5 April 2001
A surprise bequest by "an ordinary Dundee couple" has paid for a state-of-the-art laser microscope which will help cancer scientists at the University of Dundee to understand bowel cancer. The medical charity Tenovus presented the £130,000 laser dissecting microscope to leader of the research team Dr Frank Carey at Ninewells Hospital and Medical School.
The money was left by post office engineers Ann and Bert Duff who died childless, in their late years. Bert died first then Ann went into care and passed away two years ago.

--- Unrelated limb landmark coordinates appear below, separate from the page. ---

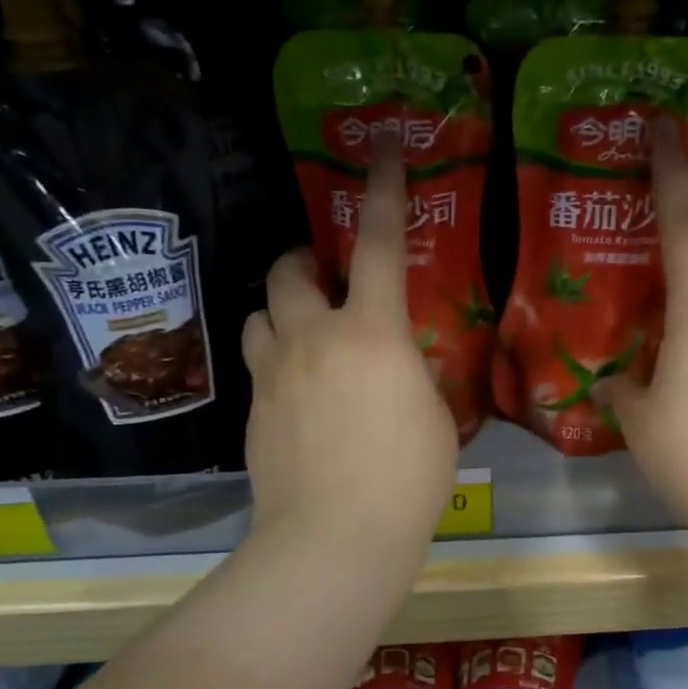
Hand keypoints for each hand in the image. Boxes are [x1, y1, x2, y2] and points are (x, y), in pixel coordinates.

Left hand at [241, 144, 456, 568]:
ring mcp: (273, 374)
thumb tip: (398, 365)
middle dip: (305, 259)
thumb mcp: (434, 417)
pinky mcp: (252, 411)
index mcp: (372, 333)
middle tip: (325, 275)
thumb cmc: (406, 479)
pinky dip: (279, 360)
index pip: (379, 244)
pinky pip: (260, 363)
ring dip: (282, 310)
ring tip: (306, 333)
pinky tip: (302, 395)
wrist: (333, 540)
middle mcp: (313, 338)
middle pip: (290, 270)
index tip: (383, 148)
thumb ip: (413, 375)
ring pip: (260, 314)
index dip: (383, 190)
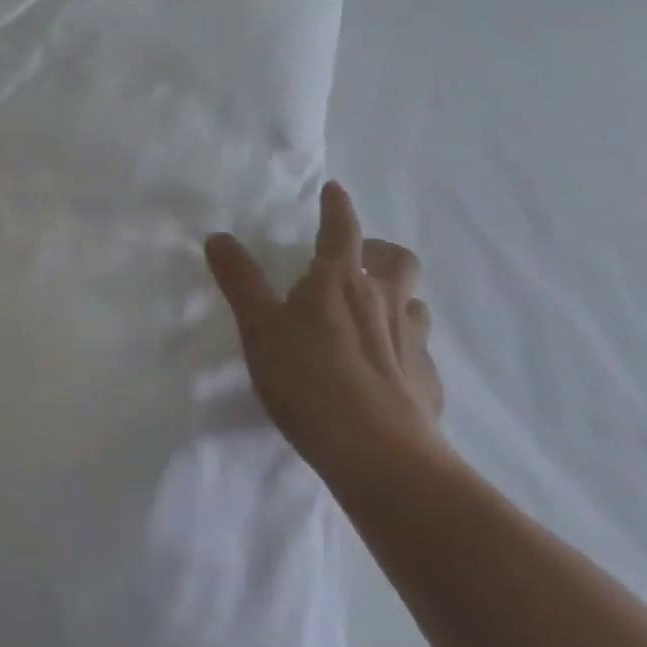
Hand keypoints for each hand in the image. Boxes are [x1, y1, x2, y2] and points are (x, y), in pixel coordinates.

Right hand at [205, 181, 445, 487]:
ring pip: (415, 303)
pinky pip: (421, 352)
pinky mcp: (429, 382)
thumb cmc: (309, 380)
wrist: (380, 456)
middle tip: (359, 261)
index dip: (337, 206)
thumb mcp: (259, 328)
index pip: (341, 228)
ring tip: (374, 317)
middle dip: (380, 251)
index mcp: (340, 280)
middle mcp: (383, 300)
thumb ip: (239, 280)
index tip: (334, 190)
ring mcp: (412, 341)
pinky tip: (388, 373)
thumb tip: (218, 236)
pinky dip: (405, 350)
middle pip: (398, 259)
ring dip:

Their will executor Miss Liz Murison, a Dundee Council worker whose mother was a lifelong friend of the Duffs said: "They were an ordinary, private couple who lived modestly in Dundee. I was gobsmacked to find they died leaving all this money to Tenovus and cancer research - it's a complete mystery."
Cancer of the bowel affects more than 30,000 people in the UK annually and is a major problem in Scotland. Following evidence that some genetic abnormalities in cancers may relate directly to food components and to the genetic variability between individuals, the Dundee University team are examining diet-related changes across all chromosomes. They are also studying these changes in polyps, the precursors of cancers.
The laser dissecting microscope, believed to be only the second in Scotland, is so powerful it can pick out individual cells from tissue allowing their DNA and protein to be analysed.
Dr Carey explained: "This is a generous and very welcome donation which will enormously benefit our research into bowel cancer. We can use the microscope to pick out small numbers of malignant cells, extract them then analyse them for early stage mutations."/ends
Notes for Editors
1 TENOVUS - SCOTLAND is a medical research charity founded in 1967 by a
group of ten citizens (the ten-of-us) whose careers and callings were as
diverse as one could imagine and yet, without exception their primary
aim was to further the cause of medical research by "priming the pump" for
innovative projects.
2 The University of Dundee is a world leader in the field of cancer research.